Partner ignorieren oft aus Gedankenlosigkeit, nicht aus Boshaftigkeit, die emotionalen Bedürfnisse des anderen. Wenn sich die Beziehung auf einem positiven Level einpendelt, werden Schwankungen sie nicht so leicht aus der Bahn werfen.

Erziehungsauftrag NFP?

Mit der Anwendung von NFP ist ein Wissenszuwachs verbunden, der weit über die Möglichkeiten der Empfängnisregelung hinausreicht. NFP erweitert das Verständnis für die Fruchtbarkeitsvorgänge im eigenen Körper und die gemeinsame Fruchtbarkeit und fördert den Dialog über die Entstehung menschlichen Lebens. Damit schafft NFP neben der Empfängnisregelung auch eine gute Grundlage für eine angemessene Sexualerziehung und die Begleitung Heranwachsender in die Welt der Erwachsenen. Im angloamerikanischen Sprachraum wird deshalb in diesem Zusammenhang auch oft der Ausdruck „Fertility Awareness“ anstelle von NFP gebraucht.
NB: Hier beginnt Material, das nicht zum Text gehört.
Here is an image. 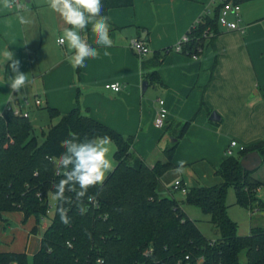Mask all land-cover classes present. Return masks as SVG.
<instances>
[{
    "label": "crops",
    "instance_id": "obj_1",
    "mask_svg": "<svg viewBox=\"0 0 264 264\" xmlns=\"http://www.w3.org/2000/svg\"><path fill=\"white\" fill-rule=\"evenodd\" d=\"M256 1L259 0L240 4L238 19L233 14L229 16L238 29L227 31L219 27L216 36L205 41L196 57L176 52L175 47L203 16L212 15L220 5L217 0H133L129 8L109 11L113 46L97 45L96 34L89 24L82 35L100 55L86 59L81 68L72 67L67 60L71 54L67 44L60 50L56 37L55 49H45L35 56L36 50L45 48L44 42L37 44L41 21L20 24L15 33L24 39L21 52L9 54L20 61V71L28 76L29 84L19 92L21 99L19 93L11 91L7 84L12 75L8 67L11 61L6 59L9 46L0 47V86L5 96L0 103V116L8 106H21L29 113L40 109L34 106L35 100L42 102V108L57 110L61 115L79 105L94 121L132 137L134 152L149 167L165 161L162 153L173 145L171 140L177 126L192 121L183 138L177 141L172 163L176 169L181 167L180 161L188 167L200 161L208 175L216 177L215 169L225 157L230 141L248 147L264 140V0ZM25 2L30 4L31 17L38 6L31 5L32 0ZM54 15V32L59 36L66 25L59 14ZM134 40L149 49L146 59L156 51L172 48L157 69L161 84L148 85L145 92L142 59L131 48ZM105 51L110 55L105 56ZM26 59L28 63H24ZM115 83L120 85L119 92L106 88ZM31 97L30 110L22 103ZM158 100L164 101L168 113L162 135L153 126ZM212 113L217 115V121L210 120ZM198 186L202 185L194 187ZM11 216L23 221L22 214L8 213L4 216L6 222ZM30 220L34 222L33 218ZM6 225L0 224V252L24 253L14 247L15 238L10 237L13 232L7 235ZM47 226L48 221L43 232ZM30 232L28 235H33ZM27 256L29 260L32 257Z\"/></svg>",
    "mask_w": 264,
    "mask_h": 264
},
{
    "label": "trees",
    "instance_id": "obj_2",
    "mask_svg": "<svg viewBox=\"0 0 264 264\" xmlns=\"http://www.w3.org/2000/svg\"><path fill=\"white\" fill-rule=\"evenodd\" d=\"M254 0H233L243 4ZM102 15L114 9L129 8L133 0H101ZM219 5L212 15H205L186 34L182 54L196 57L205 41L218 33ZM172 48L142 57L143 82L159 85L158 67ZM57 123L39 140L33 134L29 118L16 117L7 109L0 116V224L5 214L20 213L23 221L33 218L31 234L45 220L38 251L29 260L27 254L0 252V264H264V227L252 228L248 236L237 235L238 226L227 215L226 193L235 188L236 205L243 209H262L257 191L263 184L244 172L240 160L257 152L264 161V140L248 146L236 157L225 156L215 169L222 183L187 189L185 200L177 202L172 196L161 197L157 188L161 179L175 170L173 157L177 143L163 151L164 162L153 167L133 150L134 139L125 137L91 119L79 105L68 114L45 108ZM192 121L177 126L174 135L181 140ZM70 133L82 141L93 136L108 135L116 151L115 168L102 186L92 187L84 198L87 211L81 215L75 203V193L65 195L73 199L65 203L70 223L65 225L56 201L52 218L49 215V196L53 185L63 178L58 175L55 160L64 152L61 142ZM199 207L210 216L218 238L207 240L195 221L182 210V205ZM188 257V260H186Z\"/></svg>",
    "mask_w": 264,
    "mask_h": 264
},
{
    "label": "clouds",
    "instance_id": "obj_3",
    "mask_svg": "<svg viewBox=\"0 0 264 264\" xmlns=\"http://www.w3.org/2000/svg\"><path fill=\"white\" fill-rule=\"evenodd\" d=\"M0 7L3 9H15V14L20 24L29 25L32 21L25 13L30 9L22 0H0ZM48 7L51 11L59 14L66 27L63 28V35L57 43L67 44L70 55L68 62L73 68L84 67L88 58H98V49L93 48L86 36L82 35L91 24V31L96 34V44L109 48L113 46V40L109 35L108 17L102 15L103 5L101 0H48ZM70 26V27H67ZM110 55L108 51L103 53ZM6 59L11 61L8 65L12 75L9 76L8 85L14 93H19L29 84L28 76L20 71V61L14 59L13 55L6 54ZM64 152L55 160L56 171L63 178L53 185L54 192L50 193L51 199L60 203L59 215L61 222L65 225L70 223L67 216L65 203L72 204L71 197L66 192L75 193V203L81 215L87 211L84 206V198L92 187L102 186L106 175L113 170L111 153L113 142L108 135L93 136L80 140L78 135L70 133L69 138L61 142ZM185 162L180 161L181 166L177 171L183 169ZM93 201L95 196H87Z\"/></svg>",
    "mask_w": 264,
    "mask_h": 264
},
{
    "label": "rangeland",
    "instance_id": "obj_4",
    "mask_svg": "<svg viewBox=\"0 0 264 264\" xmlns=\"http://www.w3.org/2000/svg\"><path fill=\"white\" fill-rule=\"evenodd\" d=\"M22 2L29 8L30 4H27L25 0ZM262 2V1H256ZM31 5L38 6V9L32 11L33 15L30 17L29 13L27 14V18L30 20H37L38 22L41 21L39 26V30L37 31V44L39 45L41 42H44V47L42 50L38 49L35 51V56H39L42 54L45 49H55L54 41L59 39L63 34L57 35L54 32V25L56 22V17L54 12L50 10L48 7V0H32ZM241 8V6H240ZM20 26L19 19L15 14V9H3L0 7V47L4 45L9 46L7 49V54L14 52L15 54L19 55L21 52V47L24 43V39L20 38V34L17 36L15 30ZM39 32V33H38ZM56 34V35H55ZM46 41V45H45ZM60 50L63 49V45L59 44L58 47ZM31 62H34V57L30 59ZM24 63H28L26 59ZM9 64V63H8ZM29 65V64H28ZM3 90L0 86V103L3 102ZM22 93L18 94V97L21 99ZM153 100H156L157 95L153 93L152 95ZM30 101V106H32L33 97L28 98ZM30 110L32 108H29ZM29 116V122L33 129V134L38 137L40 140L42 132L46 133L48 129L57 123V120H51L48 114V111L42 107L40 109L32 110ZM154 126V125H153ZM154 128L156 132L161 133V135L165 132V128L157 129L155 126ZM164 129V130H163ZM165 148V147H164ZM115 146L113 144L112 153H111V160L113 163V167L115 166L114 154H115ZM200 161L193 164L192 167L184 166L182 170L172 171L166 174L160 181L158 186V194L165 195V197L172 196L177 202H183L185 200V195L179 192H174L172 187L176 180L183 181L186 184V187L191 188L197 185L202 186H213L216 183H222V180L218 178V176L208 175V171L204 165H200ZM113 171V170H112ZM111 171V172H112ZM109 172L106 177L111 173ZM256 174V175H255ZM254 176V177H253ZM252 177L256 180H259L264 185V162L262 166L252 173ZM106 179V178H105ZM198 182H201L198 184ZM171 191V192H170ZM234 186L230 185L227 188L226 193V206L227 215L230 220L235 222L238 226L237 235L240 237L248 236L250 230L252 228L257 227H264V210L262 209H253L252 211L249 209H243L240 206L236 205V194H235ZM257 199L261 201L264 205V186L260 188L259 194L257 195ZM56 201L51 199L49 196V215L52 218L54 214ZM182 210L186 215H188L193 221L196 222L201 234L209 241H214L218 238V233L215 227L211 224V219L209 215H206L202 212V210L193 205H182ZM11 214V213H9ZM5 216V215H4ZM47 223V220L43 221L40 226L37 227V232L34 235H28L32 228L35 226L33 221H19L16 216H11L10 219L5 222L7 224L6 230L7 235L11 234L9 231L12 230L13 234L10 237L15 238L14 247L19 248L24 251L27 255L32 256L36 253L40 247V241L43 235V226ZM49 223V221H48ZM0 246L2 244L0 243ZM239 260L241 264L245 263V253L242 252L239 256Z\"/></svg>",
    "mask_w": 264,
    "mask_h": 264
},
{
    "label": "built area",
    "instance_id": "obj_5",
    "mask_svg": "<svg viewBox=\"0 0 264 264\" xmlns=\"http://www.w3.org/2000/svg\"><path fill=\"white\" fill-rule=\"evenodd\" d=\"M219 4L221 5V9L219 12V17H218V25L220 28H223L227 31H236L237 28V23L235 22H230L229 21V16L230 14H233L237 19L239 17V12H240V5L233 3L232 1L229 0H217ZM187 37L185 36L179 44L175 47L176 52H182V44L187 42ZM61 45V44H60ZM131 48L133 52L139 57H146L149 54V49L143 45L141 42L134 40L132 41ZM107 89L112 90L113 92H119L121 90L120 85L115 83V84H110L106 86ZM159 105V109L156 113L155 119H154V126L157 129H162L165 127L166 122H167V110L164 107V101L158 100L157 101ZM22 106L25 108H30V102L29 100H24L22 103ZM34 106L37 108H40L42 106V102L40 100H35L34 101ZM7 110L12 112V114L16 117H22V118H29V111L23 110L21 106H8ZM245 146L240 145L238 142L232 140L230 141L226 151H225V156L227 157H236L239 152H242L245 150ZM172 190L174 192H179L184 195L187 193V188L184 186V184L181 181H175L174 185L172 187ZM186 260H188V257H186Z\"/></svg>",
    "mask_w": 264,
    "mask_h": 264
},
{
    "label": "water",
    "instance_id": "obj_6",
    "mask_svg": "<svg viewBox=\"0 0 264 264\" xmlns=\"http://www.w3.org/2000/svg\"><path fill=\"white\" fill-rule=\"evenodd\" d=\"M148 84L146 82L143 83L142 90L145 92L147 90ZM211 121H217V115L215 113H212L210 116ZM172 144L177 143V139L173 138L171 140ZM263 159L257 152H251L247 155H245L241 160H240V166L244 172L247 173H253L257 171L263 164ZM199 264H202L200 262Z\"/></svg>",
    "mask_w": 264,
    "mask_h": 264
}]
</instances>
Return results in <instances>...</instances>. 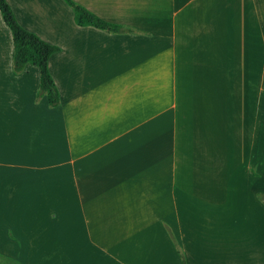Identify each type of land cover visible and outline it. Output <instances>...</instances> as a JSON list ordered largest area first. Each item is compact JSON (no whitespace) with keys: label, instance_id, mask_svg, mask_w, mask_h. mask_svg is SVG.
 Returning a JSON list of instances; mask_svg holds the SVG:
<instances>
[{"label":"crops","instance_id":"1","mask_svg":"<svg viewBox=\"0 0 264 264\" xmlns=\"http://www.w3.org/2000/svg\"><path fill=\"white\" fill-rule=\"evenodd\" d=\"M75 1L131 33L79 26L63 0H7L25 29L60 48L48 60L56 107L35 100L36 66L13 71L0 14L10 98L0 136L32 140L19 145L25 160L0 155V184L23 186L6 195L13 226L0 232V264L255 262L248 210L264 193V0ZM230 191L224 234L216 207Z\"/></svg>","mask_w":264,"mask_h":264},{"label":"trees","instance_id":"2","mask_svg":"<svg viewBox=\"0 0 264 264\" xmlns=\"http://www.w3.org/2000/svg\"><path fill=\"white\" fill-rule=\"evenodd\" d=\"M74 13V21L79 26H93L110 33H131V30L121 24L108 21L75 0H63ZM0 14L9 28L13 39L12 65L15 73L21 72L27 64L39 69V87L37 99L46 95L50 107H56L60 102L58 88L48 68V60L60 48L40 38L36 33L25 29L16 19L7 0H0ZM264 206V193L260 196ZM181 264H185L183 261Z\"/></svg>","mask_w":264,"mask_h":264},{"label":"rangeland","instance_id":"3","mask_svg":"<svg viewBox=\"0 0 264 264\" xmlns=\"http://www.w3.org/2000/svg\"><path fill=\"white\" fill-rule=\"evenodd\" d=\"M1 33L2 32H0V35H2ZM258 80H259V78L257 77L256 82H255V86L257 85ZM259 93H260V91L258 90L256 92V95H259ZM8 94H9L8 87H6V85H4V84H0V111L4 108L8 107V104H6L7 103L6 101L10 100V98L8 97ZM41 98H46V100H47L46 95H42L38 99L36 98L35 100H39ZM3 119L5 120L6 118L4 117ZM48 131H49V128L47 127V132ZM47 132L39 131L38 133H39V136L42 139H44V134H47ZM10 135H11V137H13L12 140L14 143V144H11V146H9V143H7V140H9V139L11 140ZM10 135L8 136L7 132H6V134L0 136V147H2L4 149V153L0 152V155L5 156L9 160H12V161L15 157H18L19 161H22V159L25 160L26 159L25 151H24V153H19V150H21L19 145L22 144L23 145L22 149L24 150L27 142H29L30 144L32 143L31 138H28L27 136H23L21 134L18 135L16 133H13ZM17 137H19L18 142L16 140ZM47 139H49L48 136H47ZM57 139L59 140V134H58ZM39 145H40V143L39 144H36L35 142L33 143V147H37ZM2 169H3V167H0V170H2ZM5 170H6L5 173L0 171V181H2V179H5V177L8 173V168H5ZM2 174H4V175H2ZM20 187H23V186L21 184H16L14 186L10 184V187L5 188L4 185L0 184V232H2L1 235L3 234V236H7L9 234L8 231H10L12 229V227H10V226H13L12 224L11 225L8 224V218H7L8 217L7 208H8L9 201L6 200V195L8 193H10V192H8V189H11V188L17 189ZM230 190H231V188H230ZM261 194H262V192H260L259 194H256L255 199H254V207H252L251 209L248 210V212L255 214V217H254L255 219L253 218V220H252V223L255 226L254 228L256 229V232H254V238H253V243L255 244V248H256L255 249V253H256L255 262H252L250 260H243V259L235 260L234 258H231V259H227L231 262L229 264H264V231L259 232V230L262 227V224H264L263 215H262V212L264 211V206H263V204L260 200V197H259ZM15 195L16 196L21 195V191L16 190ZM13 197H14V195H13ZM235 203L236 202L233 198V194L230 191L227 195V198L223 199V205H221L220 207H216V209H219L220 212H222L221 219H222V223H223L222 230H223L224 234L232 232L231 221L235 217V214L232 212V210H233V207L235 206ZM11 204H12V202H11ZM242 213L243 212H241V214H240V219H242V217H241ZM245 221L246 220H244V222ZM228 237H229V235H228ZM245 237H246V234H244V237L242 235H239V240L240 241L242 239L246 240ZM248 242L250 244L251 240H248ZM216 263H218V262H216Z\"/></svg>","mask_w":264,"mask_h":264}]
</instances>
Fertility Awareness meint, dass Frau und Mann (Mädchen und Junge) sich als eigenständige Personen in und mit ihrer Fruchtbarkeit wahrnehmen und sie entsprechend gestalten. Gleichzeitig eröffnet sich die Chance, eine Gesprächskultur im Bereich Sexualität zu entwickeln, indem sich alle Körperteile und geschlechtsbezogene Äußerungen und Erscheinungsformen angemessen in Worte fassen und in den Dialog einbringen lassen.

Viele NFP Anwender und Anwenderinnen mit heranwachsenden Kinder haben das als einen der wesentlichen positiven Faktoren und Vorteil von NFP bezeichnet: miteinander und mit den eigenen Kinder frei und offen über Partnerschaft, Sexualität und Fruchtbarkeit reden und ins Gespräch kommen zu können.

NFP also ein partnerschaftliches Angebot für die ganze Familie.